How do I handle my bibliographic data?

In science, you have to justify nearly all your assertions and this is done by citing another scientific paper, called a “reference”. With practise and advices of some people, I arrived to a satisfactory references management system I’ll explain below. My “problem” is that in the academic world where I work nearly everyone use EndNote or Reference Manager, two proprietary reference management software for MS-Windows. And I want to use the simple yet powerful BibTeX system.

I used both MS-Windows software and they all have advantages and drawbacks. Reference Manager has the nicest user interface but it lacks of support for other documents than MS-Word, RTF parsing and BibTex export. EndNote has an ugly and sometimes not logical UI but at least it has RTF document support (but nor OpenOffice nor Wordperfect documents are supported). With EndNote, you can find tricks on the web to import and export references from and to BibTeX. But you always lack something in the conversion. The reason is you have fields in EndNote that are not supported by standard BibTeX (this is not a problem since BibTeX simply ignore them without error but they are still available in your .bib file – you don’t loose any information) and fields in BibTeX that are not supported by EndNote (and EndNote simply discards them – you loose information).

I tried many other software, both free/open source and proprietary but I stay with my simple BibTeX file (simple, powerful, no additional markers, file not easily corrupted, small size, …). Maybe when the bibliographic project will be ready, I’ll try it.

In biology and medicine, the source/database of article references is PubMed. 99% of my references are first found on PubMed (the 1% left contains books, multimedia files and some articles not referenced on PubMed). Each reference is associated with a “PubMed ID” (PMID).

When an electronic version of an article is read, I change its file name following this convention: “first author’s name – last two digits of year – journal abbreviation – issue number – first page – some keywords” (without spaces nor punctuation marks, e.g. maquet01-science-294-1048-sleep-learning-memory.pdf).
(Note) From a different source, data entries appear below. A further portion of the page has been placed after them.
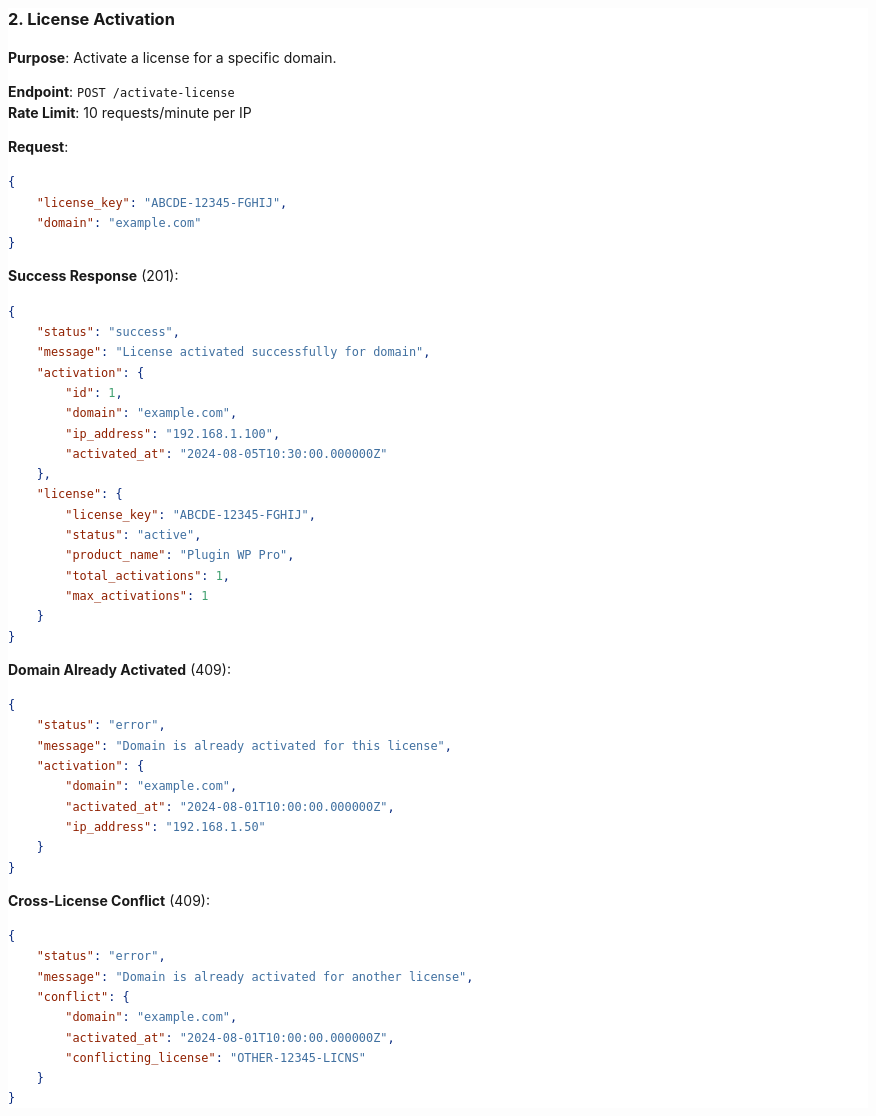 
### 2. License Activation

**Purpose**: Activate a license for a specific domain.

**Endpoint**: `POST /activate-license`  
**Rate Limit**: 10 requests/minute per IP

**Request**:
```json
{
    "license_key": "ABCDE-12345-FGHIJ",
    "domain": "example.com"
}
```

**Success Response** (201):
```json
{
    "status": "success",
    "message": "License activated successfully for domain",
    "activation": {
        "id": 1,
        "domain": "example.com",
        "ip_address": "192.168.1.100",
        "activated_at": "2024-08-05T10:30:00.000000Z"
    },
    "license": {
        "license_key": "ABCDE-12345-FGHIJ",
        "status": "active",
        "product_name": "Plugin WP Pro",
        "total_activations": 1,
        "max_activations": 1
    }
}
```

**Domain Already Activated** (409):
```json
{
    "status": "error",
    "message": "Domain is already activated for this license",
    "activation": {
        "domain": "example.com",
        "activated_at": "2024-08-01T10:00:00.000000Z",
        "ip_address": "192.168.1.50"
    }
}
```

**Cross-License Conflict** (409):
```json
{
    "status": "error",
    "message": "Domain is already activated for another license",
    "conflict": {
        "domain": "example.com",
        "activated_at": "2024-08-01T10:00:00.000000Z",
        "conflicting_license": "OTHER-12345-LICNS"
    }
}
```
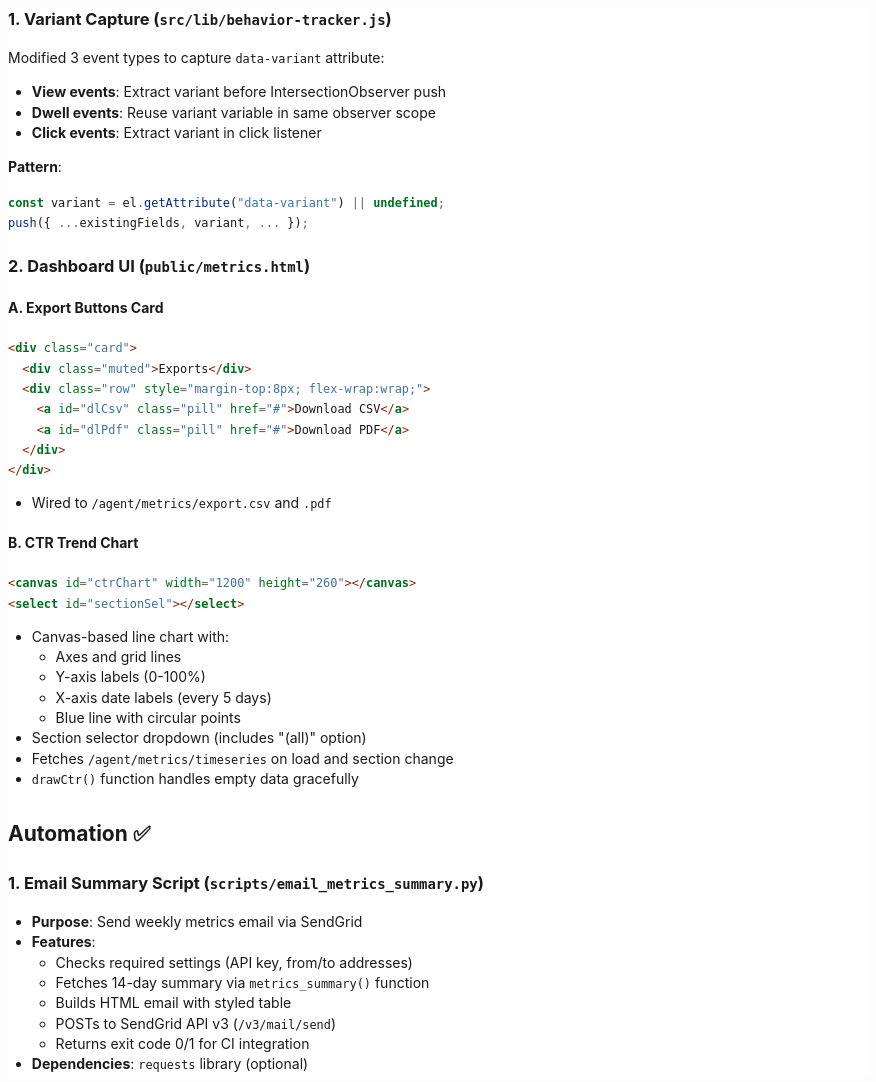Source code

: ### 1. Variant Capture (`src/lib/behavior-tracker.js`)
Modified 3 event types to capture `data-variant` attribute:
- **View events**: Extract variant before IntersectionObserver push
- **Dwell events**: Reuse variant variable in same observer scope
- **Click events**: Extract variant in click listener

**Pattern**:
```javascript
const variant = el.getAttribute("data-variant") || undefined;
push({ ...existingFields, variant, ... });
```

### 2. Dashboard UI (`public/metrics.html`)

#### A. Export Buttons Card
```html
<div class="card">
  <div class="muted">Exports</div>
  <div class="row" style="margin-top:8px; flex-wrap:wrap;">
    <a id="dlCsv" class="pill" href="#">Download CSV</a>
    <a id="dlPdf" class="pill" href="#">Download PDF</a>
  </div>
</div>
```
- Wired to `/agent/metrics/export.csv` and `.pdf`

#### B. CTR Trend Chart
```html
<canvas id="ctrChart" width="1200" height="260"></canvas>
<select id="sectionSel"></select>
```
- Canvas-based line chart with:
  - Axes and grid lines
  - Y-axis labels (0-100%)
  - X-axis date labels (every 5 days)
  - Blue line with circular points
- Section selector dropdown (includes "(all)" option)
- Fetches `/agent/metrics/timeseries` on load and section change
- `drawCtr()` function handles empty data gracefully

## Automation ✅

### 1. Email Summary Script (`scripts/email_metrics_summary.py`)
- **Purpose**: Send weekly metrics email via SendGrid
- **Features**:
  - Checks required settings (API key, from/to addresses)
  - Fetches 14-day summary via `metrics_summary()` function
  - Builds HTML email with styled table
  - POSTs to SendGrid API v3 (`/v3/mail/send`)
  - Returns exit code 0/1 for CI integration
- **Dependencies**: `requests` library (optional)
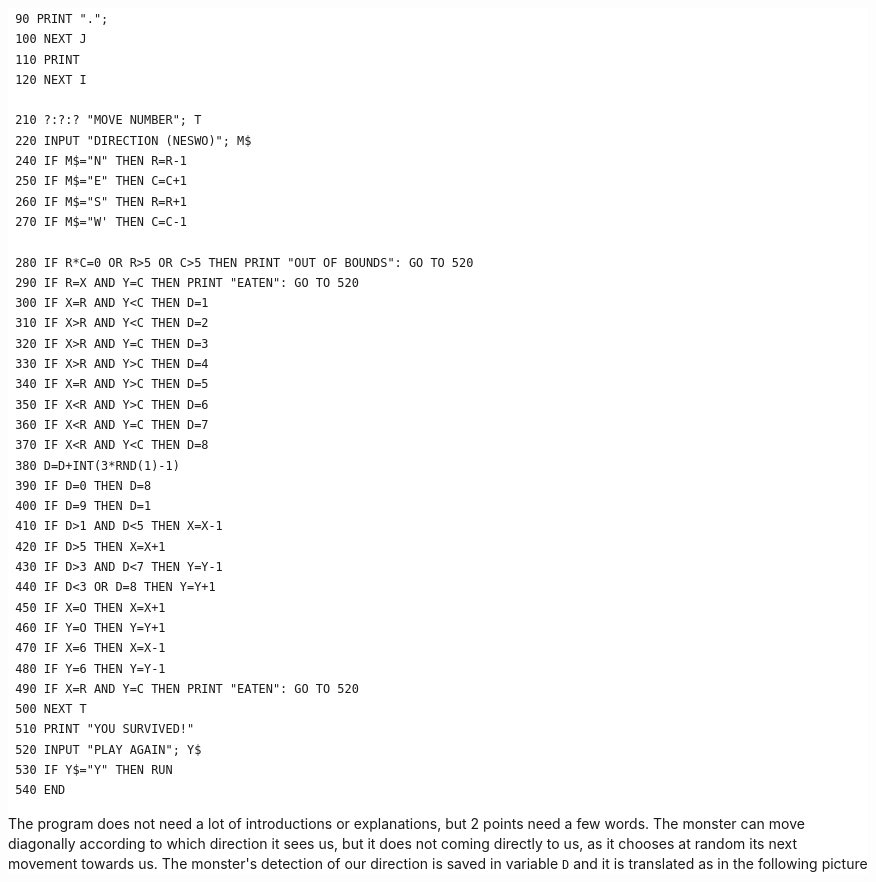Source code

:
 ```
 90 PRINT ".";                                                                   
 100 NEXT J                                                                      
 110 PRINT                                                                       
 120 NEXT I                                                                      
                                                                                 
 210 ?:?:? "MOVE NUMBER"; T                                                      
 220 INPUT "DIRECTION (NESWO)"; M$                                               
 240 IF M$="N" THEN R=R-1                                                        
 250 IF M$="E" THEN C=C+1                                                        
 260 IF M$="S" THEN R=R+1                                                        
 270 IF M$="W' THEN C=C-1                                                        
                                                                                 
 280 IF R*C=0 OR R>5 OR C>5 THEN PRINT "OUT OF BOUNDS": GO TO 520                
 290 IF R=X AND Y=C THEN PRINT "EATEN": GO TO 520                                
 300 IF X=R AND Y<C THEN D=1                                                     
 310 IF X>R AND Y<C THEN D=2                                                     
 320 IF X>R AND Y=C THEN D=3                                                     
 330 IF X>R AND Y>C THEN D=4                                                     
 340 IF X=R AND Y>C THEN D=5                                                     
 350 IF X<R AND Y>C THEN D=6                                                     
 360 IF X<R AND Y=C THEN D=7                                                     
 370 IF X<R AND Y<C THEN D=8                                                     
 380 D=D+INT(3*RND(1)-1)                                                         
 390 IF D=0 THEN D=8                                                             
 400 IF D=9 THEN D=1                                                             
 410 IF D>1 AND D<5 THEN X=X-1                                                   
 420 IF D>5 THEN X=X+1                                                           
 430 IF D>3 AND D<7 THEN Y=Y-1                                                   
 440 IF D<3 OR D=8 THEN Y=Y+1                                                    
 450 IF X=O THEN X=X+1                                                           
 460 IF Y=O THEN Y=Y+1                                                           
 470 IF X=6 THEN X=X-1                                                           
 480 IF Y=6 THEN Y=Y-1                                                           
 490 IF X=R AND Y=C THEN PRINT "EATEN": GO TO 520                                
 500 NEXT T                                                                      
 510 PRINT "YOU SURVIVED!"                                                       
 520 INPUT "PLAY AGAIN"; Y$                                                      
 530 IF Y$="Y" THEN RUN                                                          
 540 END                                                                         
```

The program does not need a lot of introductions or explanations, but 2 points need a few words.
The monster can move diagonally according to which direction it sees us, but it
does not coming directly to us, as it chooses at random its next movement towards us. 
The monster's detection of our direction is saved in variable `D` and it is translated as in the following picture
All the files are stored in the same directory. When a paper version of an article is read, I write keywords/tags on top of the first page and put the article in a file (each file has one subject ; it’s sometimes difficult to choose in which particular file an article should go).

Then I go to PubMed, find the PMID and look for this ID in both EndNote and PyP2B. I add the result of PyP2B in my BibTeX file with the keywords/tags ; this is simple (eveything is done by the script, even the key generation – I use something like “firstauthorsnameXX” where XX are the publication year last two digits). Since EndNote only understands reference numbers, I have to add the BibTeX key as a “label”. Fortunately, EndNote can sort references based on their labels. I also add a link to the PDF if it exists. I first thought that it will take me a lot of time to maintain these two lists of references but, practically, it doesn’t take much time.

With this system, I can:

  • look for a particular article in my server directory based on keywords/tags, first author, journal name and publication year
  • look for a particular reference in my BibTeX file
  • look for a particular reference in my EndNote files
  • use my BibTeX file in any LaTeX documents
  • use my EndNote files with MS-Word documents if someone ask for this type of document
  • 🙂

Previously, I had the project of writing a central repository of all the references in a real database and then generate both EndNote and BibTeX files from it. But I lack time to write this and EndNote file format is not open (why bother reading unofficial specifications about this format then?).